**About this task**: I would like each line of the data that holds the word "center" copied out.

═══ Source material

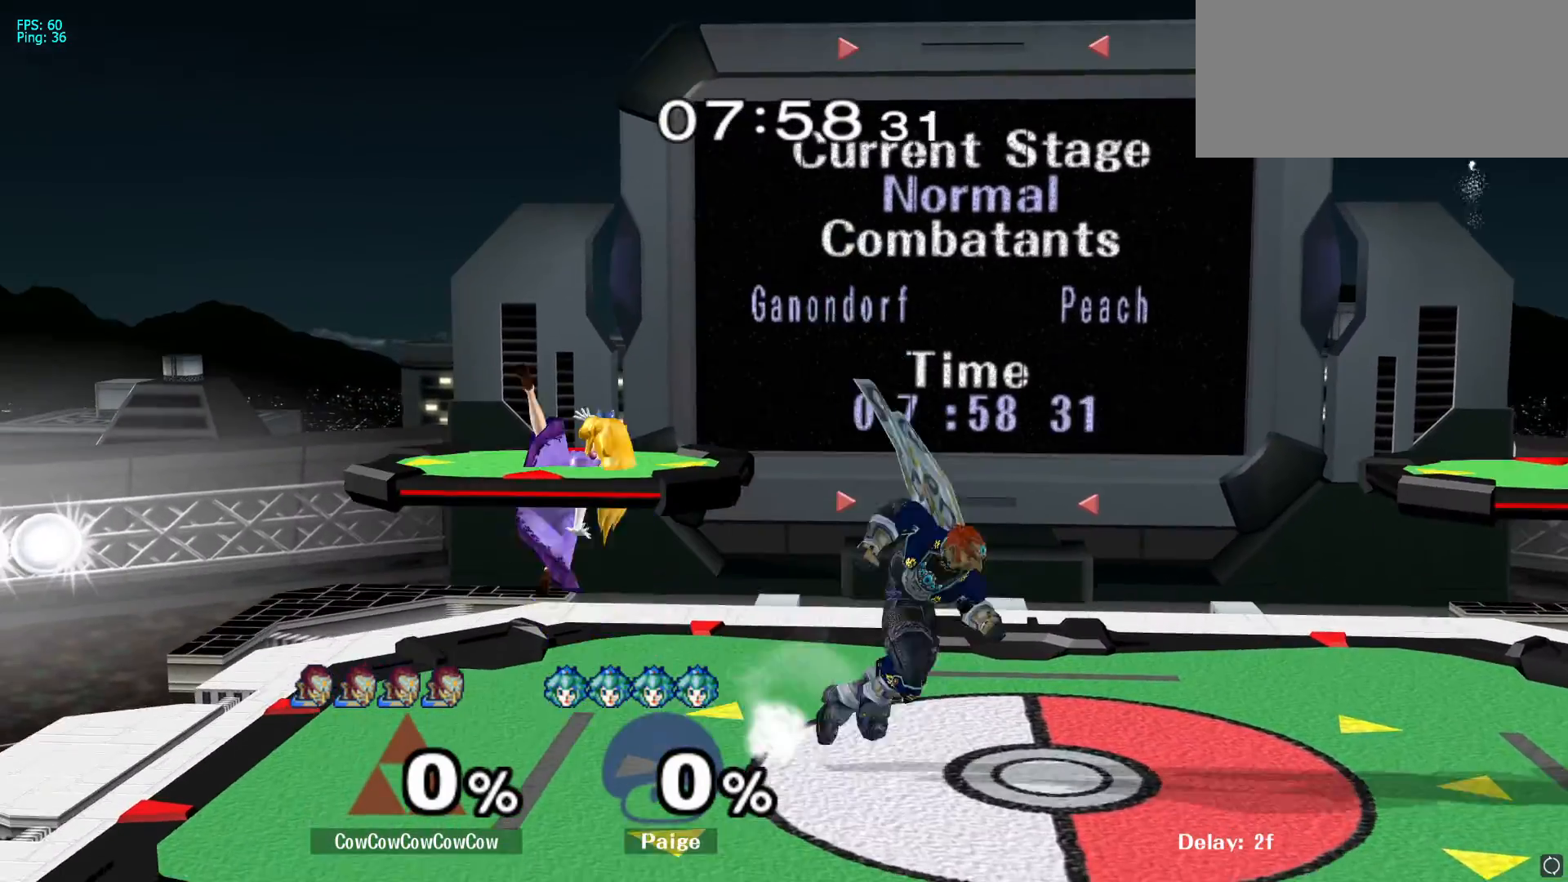
{"buttons": [], "left_stick": "center", "right_stick": "center", "events": [[233, "left_stick", "center"], [233, "right_stick", "left"], [283, "right_stick", "center"]]}
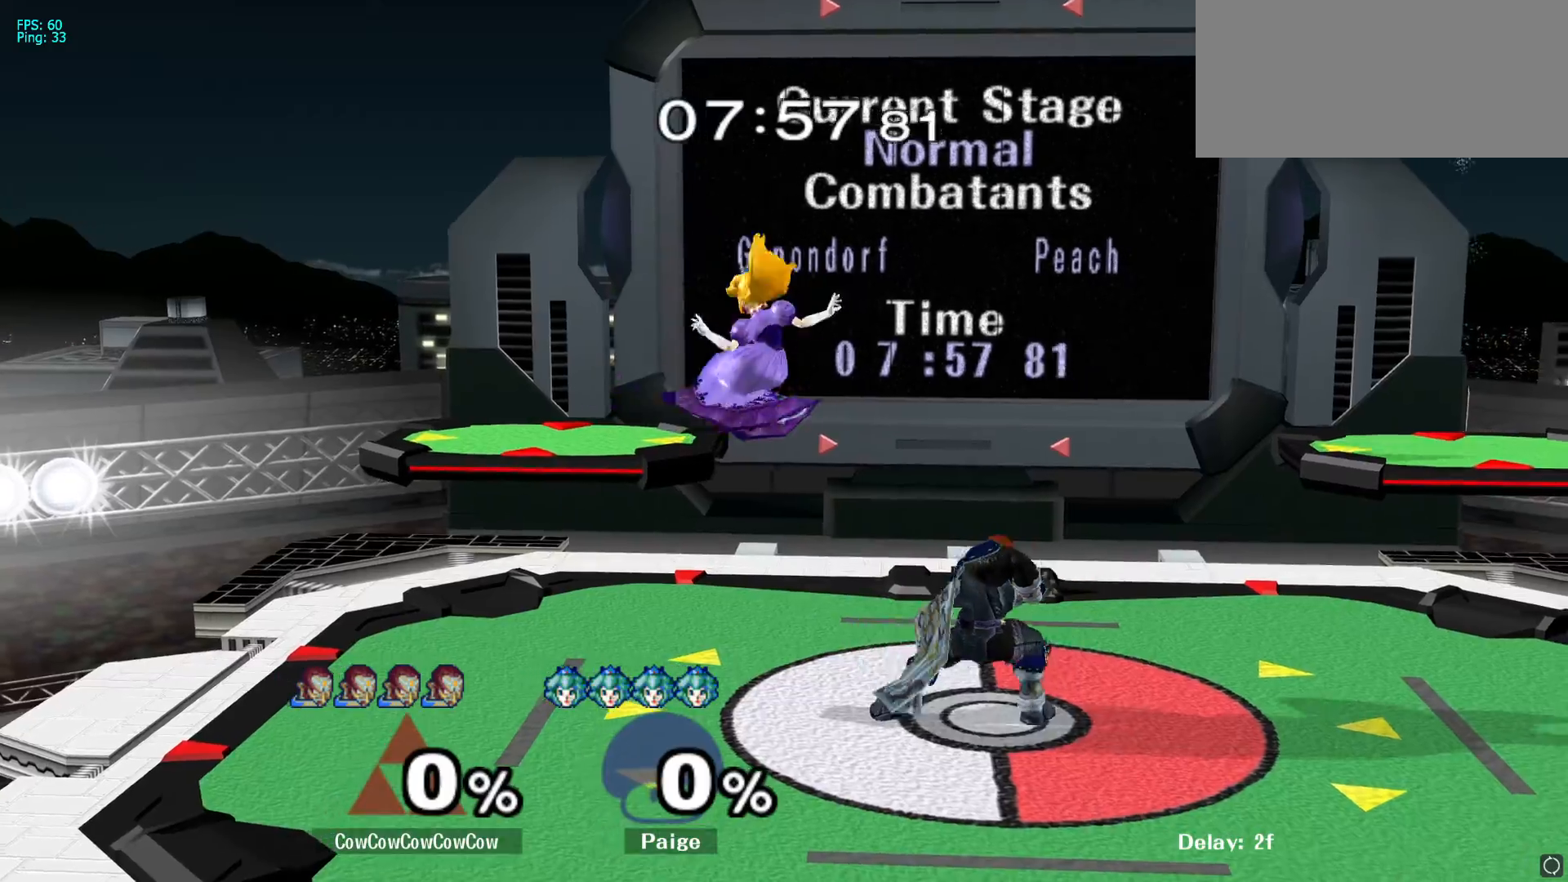
{"buttons": ["R1"], "left_stick": "down-left", "right_stick": "center", "events": [[333, "left_stick", "down-left"], [367, "R1", "down"]]}
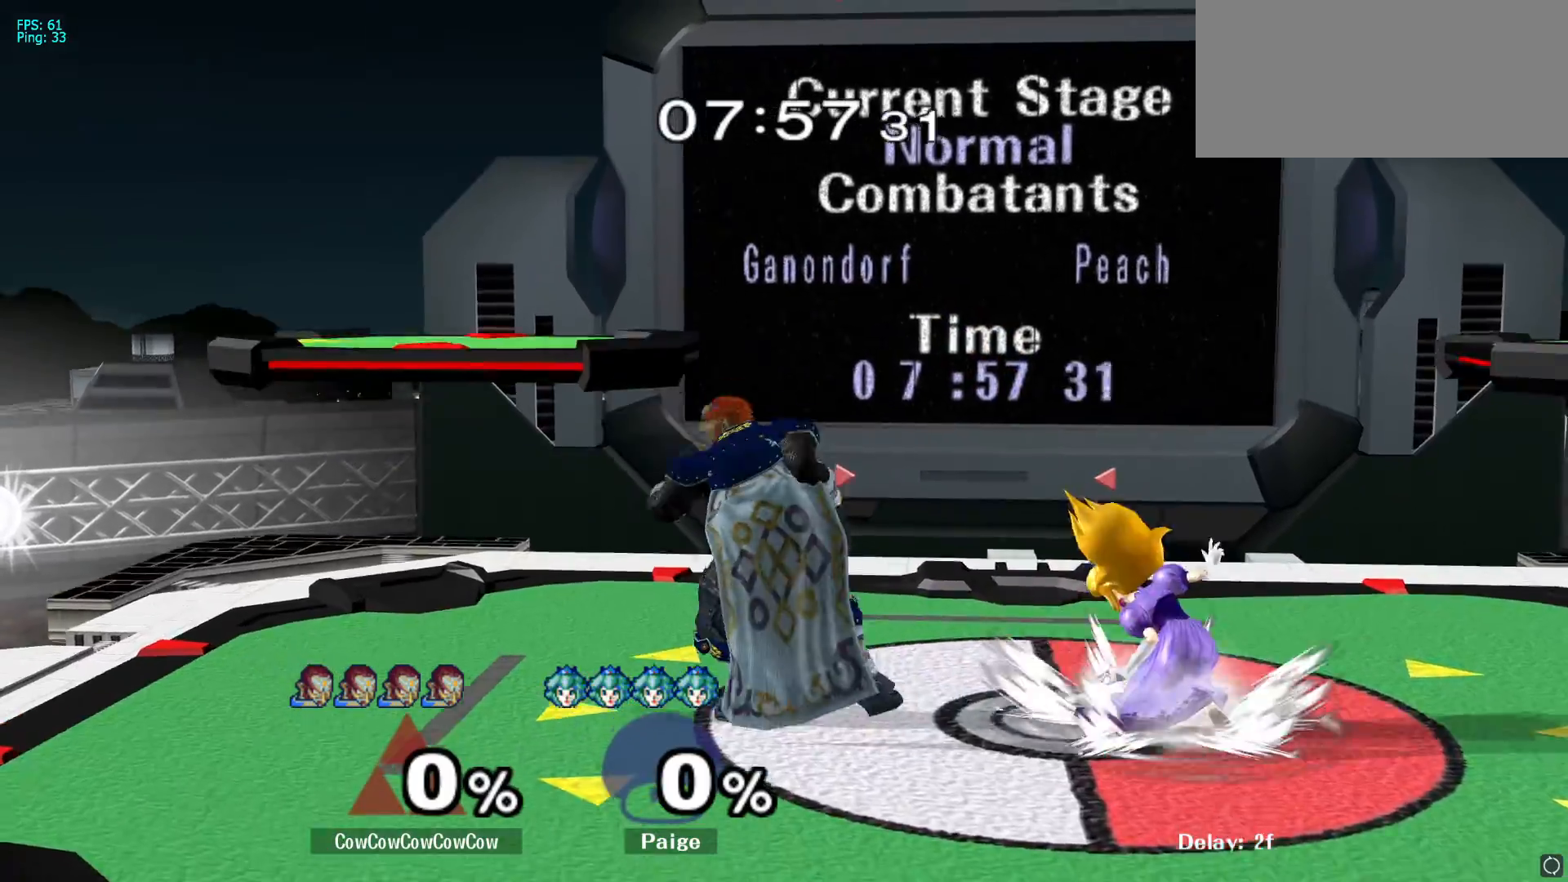
{"buttons": ["R1"], "left_stick": "left", "right_stick": "left"}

══════

**Exercise solution**:
{"buttons": [], "left_stick": "center", "right_stick": "center", "events": [[233, "left_stick", "center"], [233, "right_stick", "left"], [283, "right_stick", "center"]]}
{"buttons": ["R1"], "left_stick": "down-left", "right_stick": "center", "events": [[333, "left_stick", "down-left"], [367, "R1", "down"]]}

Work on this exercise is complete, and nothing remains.